Jonathan Webb’s picture

FileSize
346 bytes

Updated: https://github.com/webbj74/cvsmigration to include sdboyer's changes, and some minor mods.

The drush output has 4 fields: "d.o uid","d.o Full Name","CVS Username","Email" Example (q.v. attached zip):

"1","Jonathan W. Webb","jonathan","developer2011+cvsmigration@jwwebb.info"
"21","Test\", \"CSV Injection","testuser","trasiwitucl@21.no-reply.drupal.org"
"24","shuswucl","shuswucl","shuswucl@24.no-reply.drupal.org"

In the event that the full name field is not populated, drush will fall back to $user->name. I use addslashes() to clean the "Full Name" field.

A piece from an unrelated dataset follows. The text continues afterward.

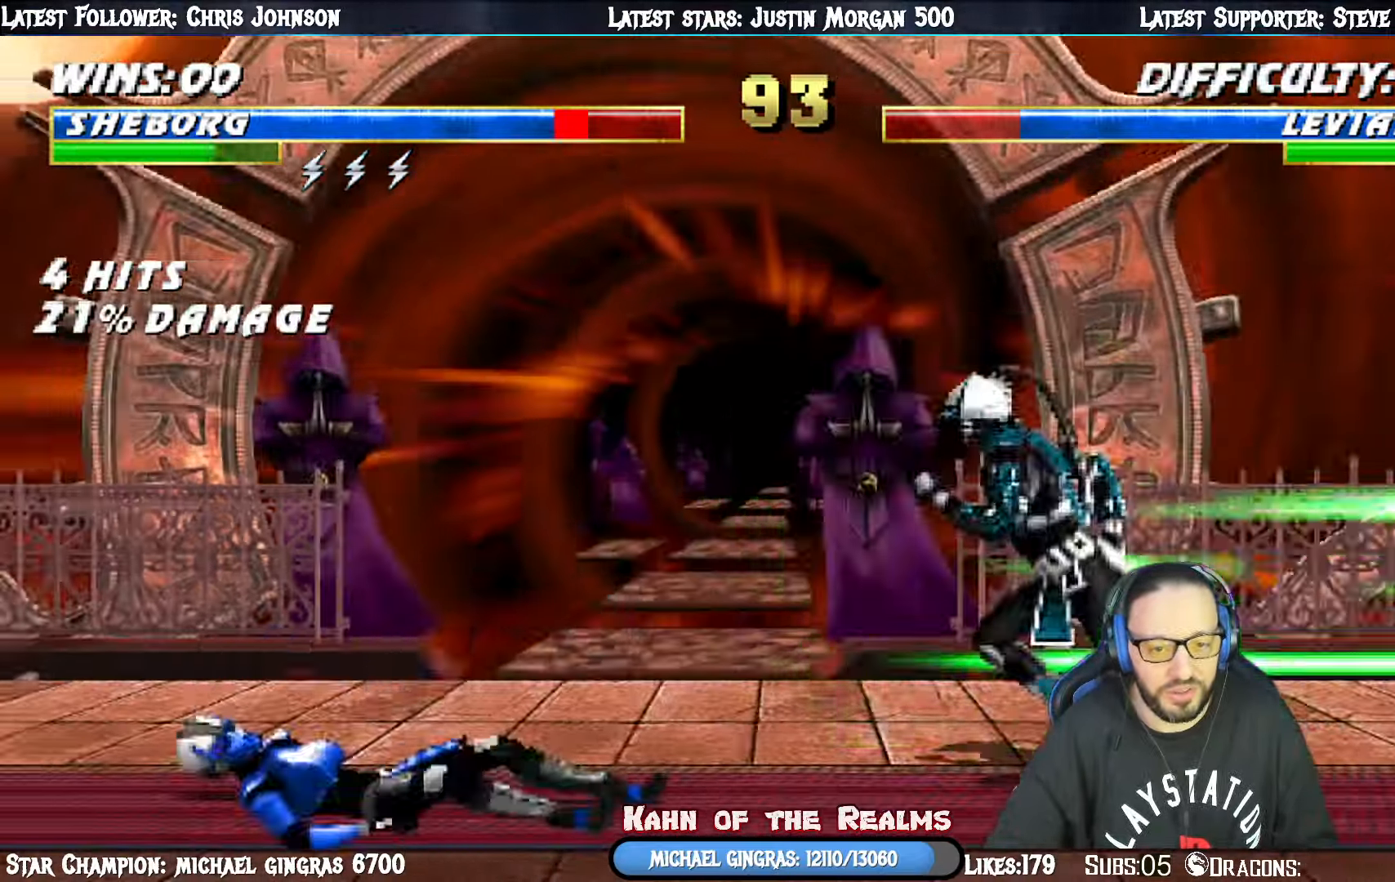
{"buttons": ["DPAD_UP", "DPAD_LEFT"], "right_stick": "center", "events": [[16, "R1", "up"], [83, "DPAD_LEFT", "up"], [166, "DPAD_LEFT", "down"], [166, "DPAD_UP", "down"]]}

I also reduced the set of valid email address characters to [a-zA-Z0-9_\-\+]+. If $user->name has chars outside of this set, they are converted to underscores.

Josh The Geek’s picture

You should probably reduce the full name to a-zA-Z0-9_-+ too. The slashes really mess up quicklook on the mac. I'll fork your repo and fix this. My GitHub username is JoshTheGeek.

Josh The Geek’s picture

See my pull request at https://github.com/webbj74/cvsmigration/pull/2 . It also allows spaces.

Jonathan Webb’s picture

I merged this change to the drush output, but modified the regular expression to strip just control chars and quotes (rather than transform them to underscores). Thanks!

sdboyer’s picture

Status: Needs review » Reviewed & tested by the community

This all looks good to me. Let's get this module up, make it a real thing. Once we fix up multiple_email, we'll get it on d.o.

eliza411’s picture

Issue tags: +git sprint 7

Tagging for Git Sprint 7 with the intention of having this poised for launch right at the beginning of Sprint 8.

Jonathan Webb’s picture

I will create a project on d.o and upload it to CVS.

Jonathan Webb’s picture

Project CVS Migration Prefs has been added. I imported the project history from github using git-cvsexportcommit (not perfect, but was able to maintain credits for the contribs by sdboyer & joshthegeek). Dev snapshot is pending. Thanks for the assistance everyone!

marvil07’s picture

Status: Reviewed & tested by the community » Fixed
Josh The Geek’s picture

Status: Fixed » Postponed

Shouldn't we set this to fixed after it's launched on d.o?

eliza411’s picture

Status: Postponed » Fixed

The module is created and hosted on d.o. which satisfies the issue. When and how it is deployed will be accounted for in a different issue as part of the specific deployment planning process.

Status: Fixed » Closed (fixed)
Issue tags: -git phase 2, -git low hanging fruit, -git sprint 6, -git sprint 7

Automatically closed -- issue fixed for 2 weeks with no activity.